**WORK ORDER 1**:
Using the text on Italian comparatives, decide whether each statement below agrees with it. For each one, answer yes or no and quote the words of the text that decide it.
(a) Di is used when comparing two nouns through an adjective.
(b) When di is followed by a definite article, the two combine into one form.
(c) Che is used when comparing people, things or concepts and there is a number.
**WORK ORDER 2**: According to the Italian comparatives text, what is the basic construction for comparatives of inequality?
**WORK ORDER 3**: Write a continuation of the text on Italian comparatives, starting after its last example sentence.

**PROVIDED PASSAGE**:
/---
In Italian, the basic construction for comparatives of inequality is this:

  • più…di or che

  • meno…di or che

Let’s take a look at this in example sentences.

Italian comparatives of inequality

Italian comparatives of inequality Francesco is more interesting than Julia.
Il mio cane è meno pigro del mio gatto. My dog is less lazy than my cat
Siamo più disorganizzati di lei. We are more disorganized than her.
Ha meno progetti di me. (She/he) has fewer projects than me.
Loro sono più arrabbiati che stanchi. They are more angry than tired.
Ho meno figli che figlie. I have fewer sons than daughters.
Avete più amici che nemici. You all have more friends than enemies.

You might notice that some examples use di after the adjectives, while other times it’s che. Why?

Italian speakers use di when:

  1. Comparing two nouns through an adjective. Think of this as comparing two people or things against one quality. Look at the example below:
  • L’italiano è più difficile del francese. (Italian is more difficult than French.)

Below is an example of comparison referring to the quantity of a noun that two other nouns "own"/ "are assigned". The comparison doesn't involve an adjective:

  • (Lui/lei) Ha meno progetti di me. (He/she) has less projects than me.

Pro-tip: Remember that if the preposition di is followed by a definite article (il, i, gli, lo, la or le), they will combine and become del, dei, degli, dello, della, delle or dell’.

  1. Comparing people, things or concepts and there is a number:
  • Sono passati più di due anni? (Has it been more than ,2 years?)
  • Costa meno di due euro. (It’s less than two euros.)
\---
Dataset items
/---
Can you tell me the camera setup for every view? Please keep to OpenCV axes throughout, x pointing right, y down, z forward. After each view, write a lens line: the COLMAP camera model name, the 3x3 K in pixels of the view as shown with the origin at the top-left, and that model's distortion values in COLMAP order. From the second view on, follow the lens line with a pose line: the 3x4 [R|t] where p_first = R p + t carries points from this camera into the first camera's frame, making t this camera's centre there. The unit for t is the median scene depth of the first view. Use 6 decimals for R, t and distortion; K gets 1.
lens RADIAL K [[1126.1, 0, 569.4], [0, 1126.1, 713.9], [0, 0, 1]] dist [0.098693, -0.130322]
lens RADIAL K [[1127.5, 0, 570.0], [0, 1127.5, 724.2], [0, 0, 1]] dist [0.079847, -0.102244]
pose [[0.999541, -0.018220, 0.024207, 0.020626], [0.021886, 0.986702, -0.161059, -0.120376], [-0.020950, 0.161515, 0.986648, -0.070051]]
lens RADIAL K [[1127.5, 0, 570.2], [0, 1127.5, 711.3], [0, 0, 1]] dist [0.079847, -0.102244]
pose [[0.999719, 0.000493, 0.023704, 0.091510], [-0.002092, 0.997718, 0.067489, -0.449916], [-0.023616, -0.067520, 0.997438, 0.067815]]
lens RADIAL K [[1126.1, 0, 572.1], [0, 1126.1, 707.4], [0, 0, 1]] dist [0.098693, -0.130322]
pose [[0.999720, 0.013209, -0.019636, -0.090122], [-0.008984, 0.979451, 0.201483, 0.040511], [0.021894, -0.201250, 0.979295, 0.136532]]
\---
/---
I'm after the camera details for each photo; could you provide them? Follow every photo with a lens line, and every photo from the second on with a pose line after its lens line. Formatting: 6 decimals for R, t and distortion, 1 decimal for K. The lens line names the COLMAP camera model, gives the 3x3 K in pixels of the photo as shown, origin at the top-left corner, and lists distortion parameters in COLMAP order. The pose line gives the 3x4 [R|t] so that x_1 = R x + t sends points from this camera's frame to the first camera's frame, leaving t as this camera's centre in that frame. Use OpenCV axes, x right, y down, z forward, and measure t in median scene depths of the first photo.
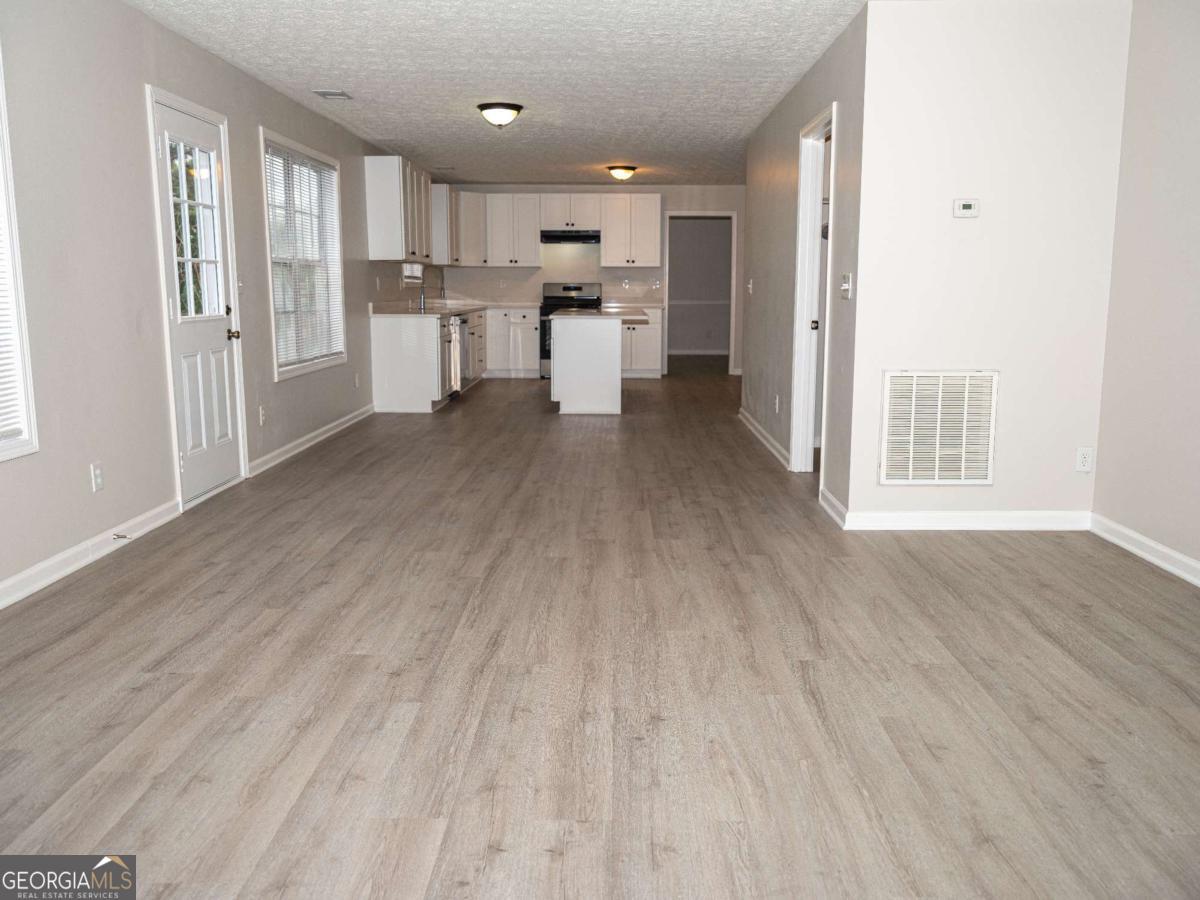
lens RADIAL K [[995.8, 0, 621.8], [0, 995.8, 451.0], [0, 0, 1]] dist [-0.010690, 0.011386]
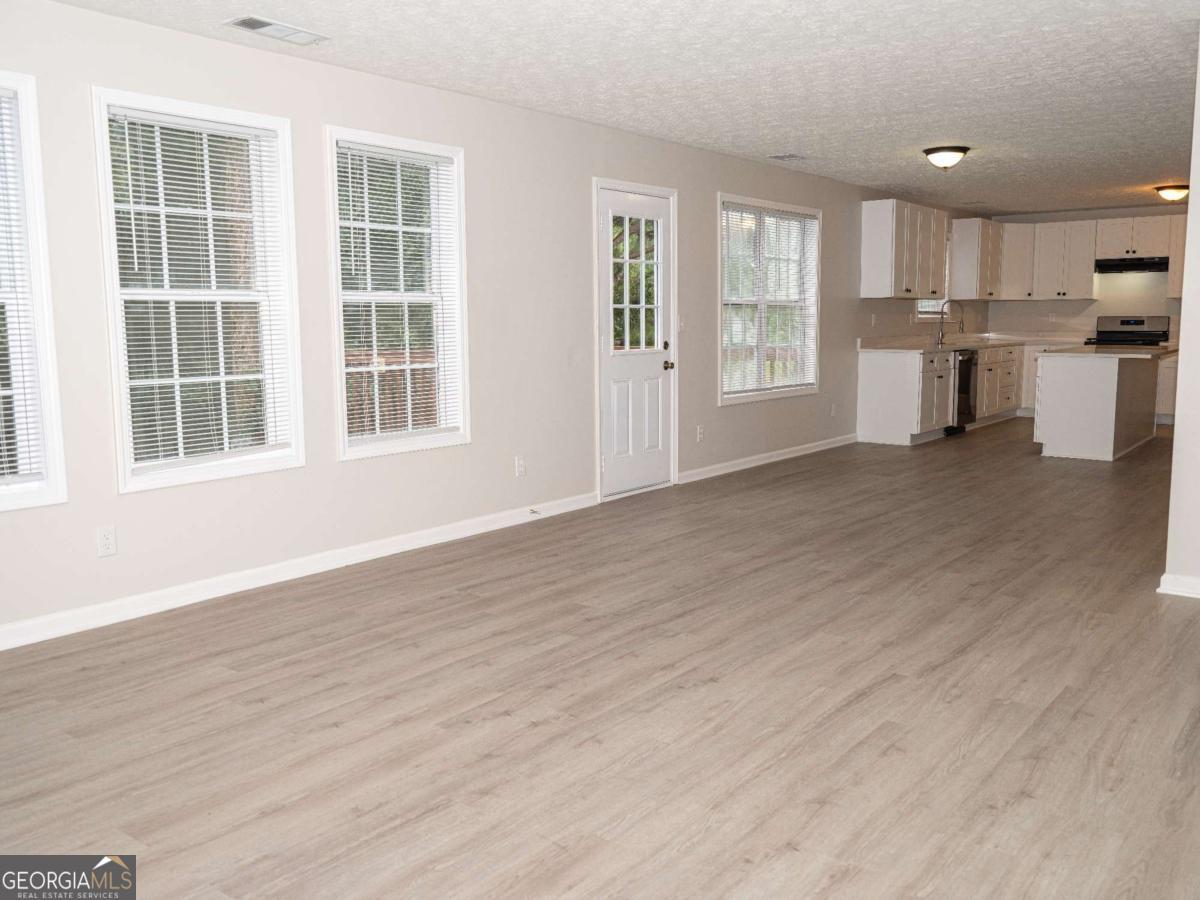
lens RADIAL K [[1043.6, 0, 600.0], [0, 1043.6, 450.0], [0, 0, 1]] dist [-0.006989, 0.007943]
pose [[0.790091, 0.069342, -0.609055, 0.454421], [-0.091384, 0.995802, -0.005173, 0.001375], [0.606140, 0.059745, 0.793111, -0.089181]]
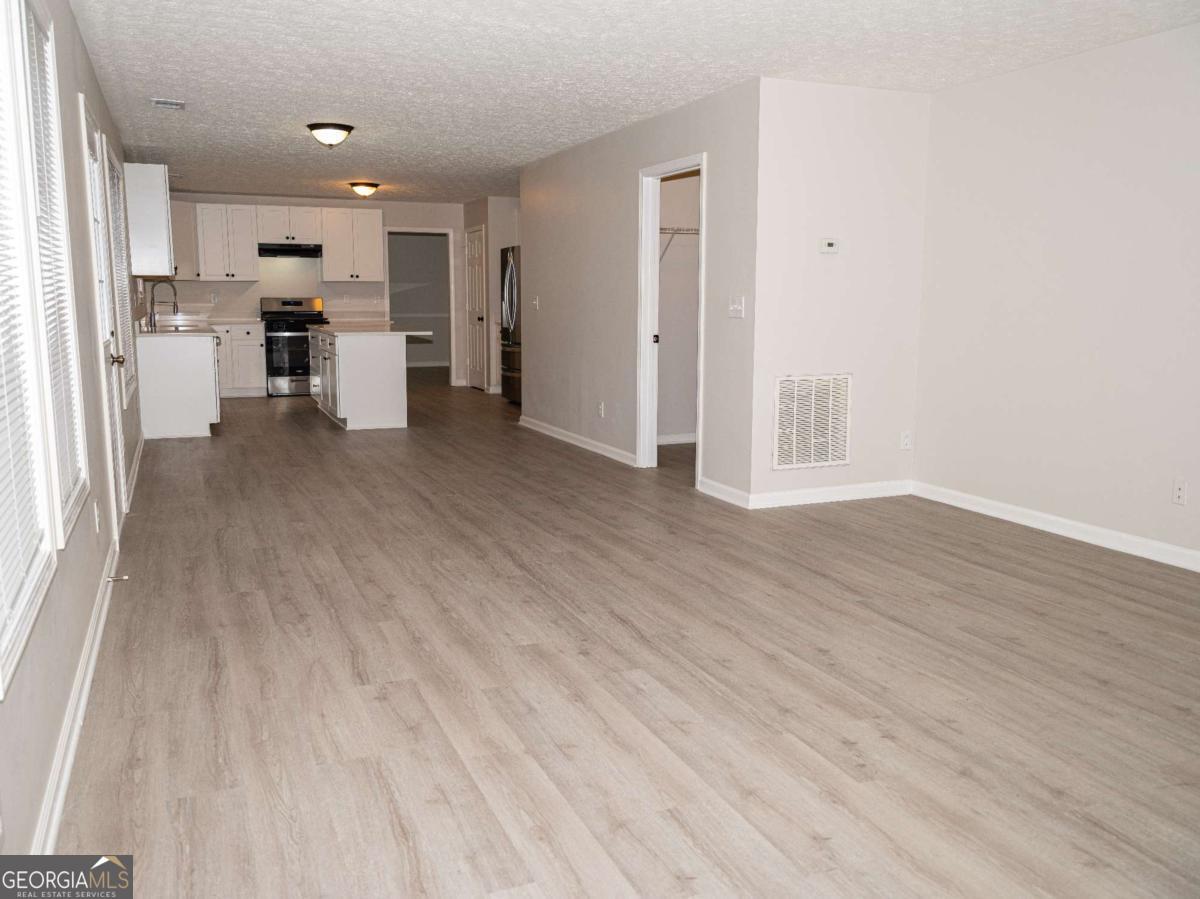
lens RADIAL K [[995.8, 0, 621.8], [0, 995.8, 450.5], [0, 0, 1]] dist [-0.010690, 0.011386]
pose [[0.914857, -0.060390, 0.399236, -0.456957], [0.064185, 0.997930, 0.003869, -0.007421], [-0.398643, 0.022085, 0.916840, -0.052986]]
\---
**TASK OUTPUT 1**:
(a) Yes: "Comparing two nouns through an adjective."
(b) Yes: "if the preposition di is followed by a definite article (il, i, gli, lo, la or le), they will combine"
(c) No: "Italian speakers use di when:" … "Comparing people, things or concepts and there is a number"

**TASK OUTPUT 2**: Più…di or che, and meno…di or che.

**TASK OUTPUT 3**:
We use che when:

  1. Comparing two qualities (adjectives) of a noun. Essentially, it’s the reverse of rule number one of di. We use che when you are comparing qualities or properties of only one subject. The noun is underlined below:
  • Il film è più sciocco che spaventoso. (The movie is sillier than scary.)
  1. Comparing two verbs through an adjective. The verbs are underlined below:
  • Cucinare è più divertente che pulire. (Cooking is more fun than cleaning.)

  • Guidare è meno salutare che andare in bicicletta. (Driving is less healthy than riding a bike.)

  1. Comparing the quantities of two nouns. The nouns are underlined below:
  • Ho meno figli che figlie. (I have fewer sons than daughters.)

  • Avete più amici che nemici. (You all have more friends than enemies.)

  1. There is a preposition after the adjective (such as “at”, “in”, “on”, etc.) They are underlined below:
  • Il viaggio è più breve in aereo che in treno. (The trip is shorter by plane than by train.)

Italian comparatives of equality

Meanwhile, comparatives of equality express when something is the same as another in its property, frequency or quantity. In English, this looks like: “She’s as tall as him.”

In Italian, there are two comparatives of equality:

  • (Tanto)…quanto

  • (Così)…come

Examples of Italian comparatives of equality

I miei capelli sono (tanto) lunghi quanto i tuoi. My hair is as long as your hair.
Mia madre è (così) bella come Julia Roberts. My mother is as beautiful as Julia Roberts.

Tanto and così are in parenthesis because they’re optional here.

Now, both expressions mean the same thing and are interchangeable, but there are instances where you can only use tanto…quanto, i.e. when comparing two verbs, two adjectives, two nouns, or the quantity of one or two nouns.

  • Corro tanto quanto vado a nuotare. (I run as often as I go swimming.)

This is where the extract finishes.